Rabu, 10 Februari 2010

Dilema Edisi Cetak

Apakah edisi cetak akan mati? Pertanyaan inilah yang kini bersenandung ria kala era digital menjadi punggawa sumber infomasi. Dahulu, sejak internet belum booming pada era 1990-an, edisi cetak media memang menjadi sumber utama bagi masyarakat untuk mencari informasi, tetapi argumentasi itu kini lenyap sudah.

Buktinya, kuartal pertama tahun lalu beberapa media cetak bahkan yang baru lahir pun akhirnya tewas. Alasannya, dunia kini beralih. Ada pergeseran pembaca ke edisi online dan e-paper sehingga iklan turun, tiras melorot, dan perusahaan ‘ga mampu bayar gaji, karyawan padahal awal 2008 banyak media bermunculan.

Salah satunya aku masih ingat ketika Indonesia Business Today (IBT) terbit pada akhir Mei 2008 dengan mengambil tag-line yang hampir mirip dengan Bisnis Indonesia, media tempatku bekerja, yakni Referensi Ekonomi dan Bisnis Terpercaya.

Agak kaget juga ada pesaing baru dengan pemberitaan sama seputar ekonomi makro dan pasar modal ketika itu. Investor utama koran itu adalah Dahlan Iskan, pemilik Grup Jawa Pos yang kini menjabat Direktur Utama PT Perusahaan Listrik Negara.

Namun, usianya tak sampai 10 bulan, koran dengan kualitas kertas rendah itu akhirnya tutup setelah sebelumnya menjadi sisipan Indopos, grup Jawapos. Rekan-rekanku di IBT pun mencari tempat persinggahan baru di antaranya ke Detik.Com, Kontan, Investor Daily, Okezone, dan Inilah.Com.

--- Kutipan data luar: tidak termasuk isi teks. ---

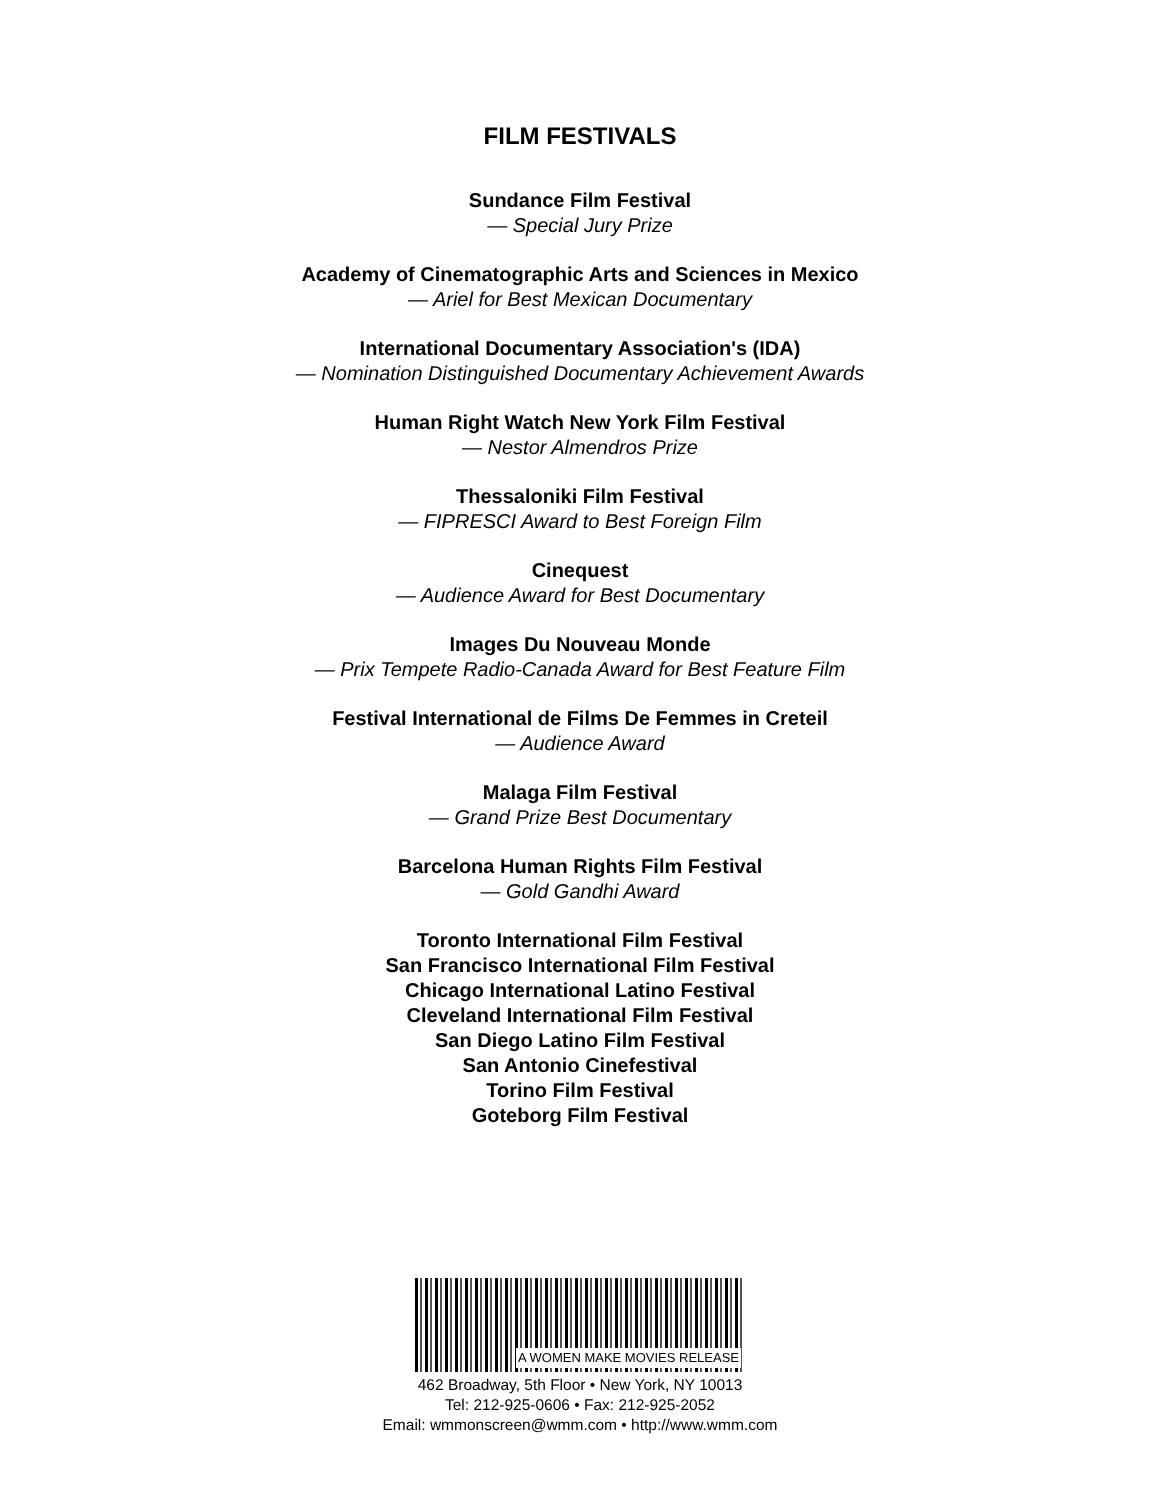FILM FESTIVALS
Sundance Film Festival
— Special Jury Prize
Academy of Cinematographic Arts and Sciences in Mexico
— Ariel for Best Mexican Documentary
International Documentary Association's (IDA)
— Nomination Distinguished Documentary Achievement Awards
Human Right Watch New York Film Festival
— Nestor Almendros Prize
Thessaloniki Film Festival
— FIPRESCI Award to Best Foreign Film
Cinequest
— Audience Award for Best Documentary
Images Du Nouveau Monde
— Prix Tempete Radio-Canada Award for Best Feature Film
Festival International de Films De Femmes in Creteil
— Audience Award
Malaga Film Festival
— Grand Prize Best Documentary
Barcelona Human Rights Film Festival
— Gold Gandhi Award
Toronto International Film Festival
San Francisco International Film Festival
Chicago International Latino Festival
Cleveland International Film Festival
San Diego Latino Film Festival
San Antonio Cinefestival
Torino Film Festival
Goteborg Film Festival
A WOMEN MAKE MOVIES RELEASE
462 Broadway, 5th Floor • New York, NY 10013
Tel: 212-925-0606 • Fax: 212-925-2052
Email: wmmonscreen@wmm.com • http://www.wmm.com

Di AS, sebulan kemudian koran sekelas Seattle Post-Intelligencer yang sudah terbit selama 146 tahun pun gulung tikar dan menerbitkan edisi terakhir pada Maret 2009 menyusul beberapa koran bangkotan lainnya yang sudah lebih dahulu seperti Rocky Montain News, Christian Science Monitor dan Tucson Citizen. Lagi-lagi tak mampu bersaing dan melimpahkan kesalahan adanya edisi online.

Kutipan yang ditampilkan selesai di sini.